(Dataset excerpts)
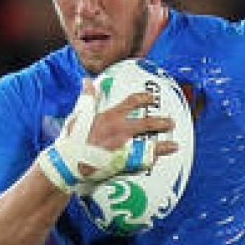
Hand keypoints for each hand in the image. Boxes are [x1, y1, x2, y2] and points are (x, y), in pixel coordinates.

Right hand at [38, 79, 174, 194]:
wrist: (69, 162)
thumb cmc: (72, 139)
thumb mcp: (78, 115)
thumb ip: (87, 98)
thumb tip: (86, 81)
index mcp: (109, 116)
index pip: (131, 102)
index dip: (144, 98)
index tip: (152, 98)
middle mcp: (119, 130)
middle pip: (146, 123)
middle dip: (160, 122)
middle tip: (171, 122)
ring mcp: (123, 147)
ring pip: (149, 145)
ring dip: (163, 145)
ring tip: (174, 145)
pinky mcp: (122, 163)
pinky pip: (141, 163)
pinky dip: (150, 162)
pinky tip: (159, 162)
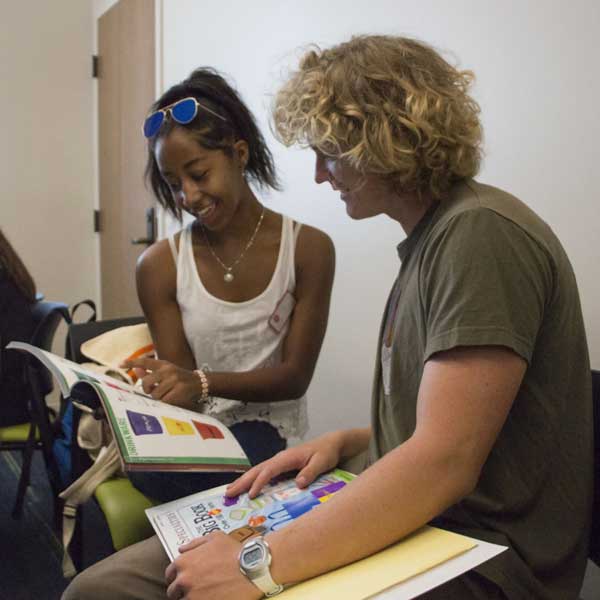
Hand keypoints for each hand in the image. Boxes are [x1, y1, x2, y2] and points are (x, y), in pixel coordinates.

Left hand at [121, 357, 201, 407]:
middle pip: (146, 382)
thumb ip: (150, 372)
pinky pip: (164, 401)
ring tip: (166, 395)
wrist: (199, 383)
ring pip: (155, 394)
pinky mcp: (179, 390)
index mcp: (164, 364)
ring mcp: (174, 380)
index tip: (120, 364)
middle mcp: (168, 370)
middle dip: (147, 389)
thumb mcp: (166, 372)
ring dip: (158, 398)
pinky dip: (165, 402)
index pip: (145, 362)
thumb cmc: (179, 379)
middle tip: (153, 391)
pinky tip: (171, 399)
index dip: (132, 362)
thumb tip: (135, 369)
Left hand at [165, 531, 261, 599]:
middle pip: (173, 592)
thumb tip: (182, 549)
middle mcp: (184, 580)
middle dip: (181, 590)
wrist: (251, 568)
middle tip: (195, 588)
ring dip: (190, 598)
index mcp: (184, 562)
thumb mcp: (215, 538)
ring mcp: (192, 596)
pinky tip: (209, 597)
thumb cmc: (234, 551)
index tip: (184, 579)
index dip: (176, 577)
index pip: (169, 575)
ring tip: (203, 594)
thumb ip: (195, 543)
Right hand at [226, 431, 344, 498]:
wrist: (330, 444)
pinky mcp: (282, 466)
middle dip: (242, 481)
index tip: (251, 495)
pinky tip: (247, 488)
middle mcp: (280, 458)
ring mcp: (280, 462)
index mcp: (287, 457)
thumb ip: (310, 472)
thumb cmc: (326, 452)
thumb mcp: (322, 462)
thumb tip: (298, 483)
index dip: (259, 483)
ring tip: (230, 492)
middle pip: (257, 470)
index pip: (269, 470)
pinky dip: (253, 480)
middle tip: (228, 494)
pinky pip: (264, 473)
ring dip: (244, 481)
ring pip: (258, 471)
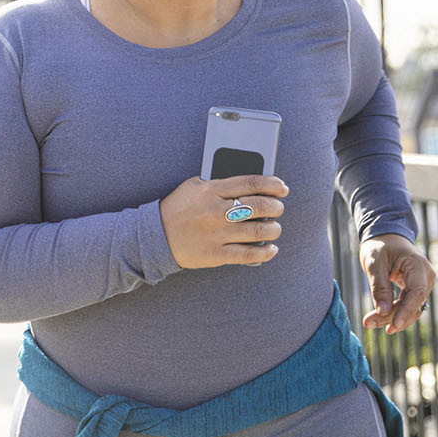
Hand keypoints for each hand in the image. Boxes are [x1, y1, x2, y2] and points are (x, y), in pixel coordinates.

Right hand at [159, 175, 288, 268]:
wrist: (155, 236)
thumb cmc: (177, 208)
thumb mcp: (193, 186)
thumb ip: (218, 182)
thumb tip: (249, 184)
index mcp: (211, 191)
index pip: (251, 183)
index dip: (273, 184)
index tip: (282, 188)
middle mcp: (217, 212)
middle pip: (260, 206)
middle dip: (276, 207)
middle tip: (278, 208)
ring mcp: (217, 234)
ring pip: (259, 231)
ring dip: (274, 229)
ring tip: (274, 228)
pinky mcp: (216, 254)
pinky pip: (249, 255)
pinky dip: (266, 252)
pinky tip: (271, 248)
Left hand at [359, 234, 434, 333]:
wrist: (385, 238)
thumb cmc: (379, 246)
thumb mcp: (374, 263)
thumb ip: (379, 286)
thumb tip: (382, 311)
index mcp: (418, 265)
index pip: (416, 292)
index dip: (406, 311)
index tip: (393, 325)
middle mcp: (426, 276)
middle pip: (413, 304)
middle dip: (391, 316)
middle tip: (367, 323)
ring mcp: (423, 284)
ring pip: (410, 309)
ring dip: (391, 318)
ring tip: (368, 322)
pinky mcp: (416, 290)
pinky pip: (407, 306)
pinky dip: (393, 313)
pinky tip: (376, 319)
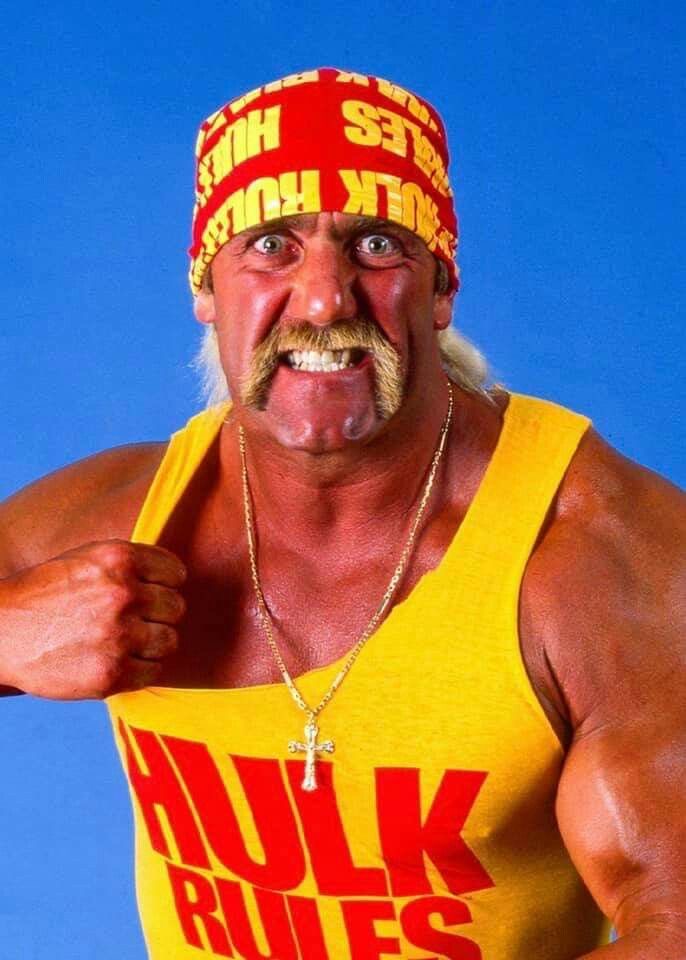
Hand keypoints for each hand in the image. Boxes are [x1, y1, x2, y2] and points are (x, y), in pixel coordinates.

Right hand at [0, 540, 186, 698]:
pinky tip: (116, 661)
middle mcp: (123, 594)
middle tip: (133, 621)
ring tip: (123, 642)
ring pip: (169, 641)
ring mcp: (119, 636)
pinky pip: (153, 672)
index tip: (150, 594)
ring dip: (152, 644)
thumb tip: (177, 578)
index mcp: (119, 559)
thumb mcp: (85, 559)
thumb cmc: (44, 594)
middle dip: (158, 615)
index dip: (165, 585)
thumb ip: (130, 565)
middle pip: (176, 608)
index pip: (176, 573)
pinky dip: (140, 670)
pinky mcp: (111, 674)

*Prompt*. Search the data above and return each line in which "hand" occurs.

*Reply to the exercise*.
Hand keypoints for each hand in the image. Boxes are [x1, y1, x2, y2] and points are (x, y), in pixel coordinates.
Right hand at [38, 79, 174, 194]:
Hand keypoints for each hand in the image. Boxes are [x1, y1, x2, y2] and points are (x, y), in pixel coordinates.
Left hand at [121, 357, 201, 407]:
Left hand at [165, 531, 261, 599]:
Right hand at [226, 431, 344, 498]:
Hand keypoints for each hand in the image. Boxes are [x1, y1, x2, y2] and points are (x, y), in pixel coordinates.
Right hand at [159, 175, 288, 268]:
Left hand at [359, 234, 434, 333]:
Hand keypoints for each hand in the image. Boxes are [x1, y1, x2, y2] and points are (x, y), in pixel coordinates.
Right hand at [0, 540, 186, 698]:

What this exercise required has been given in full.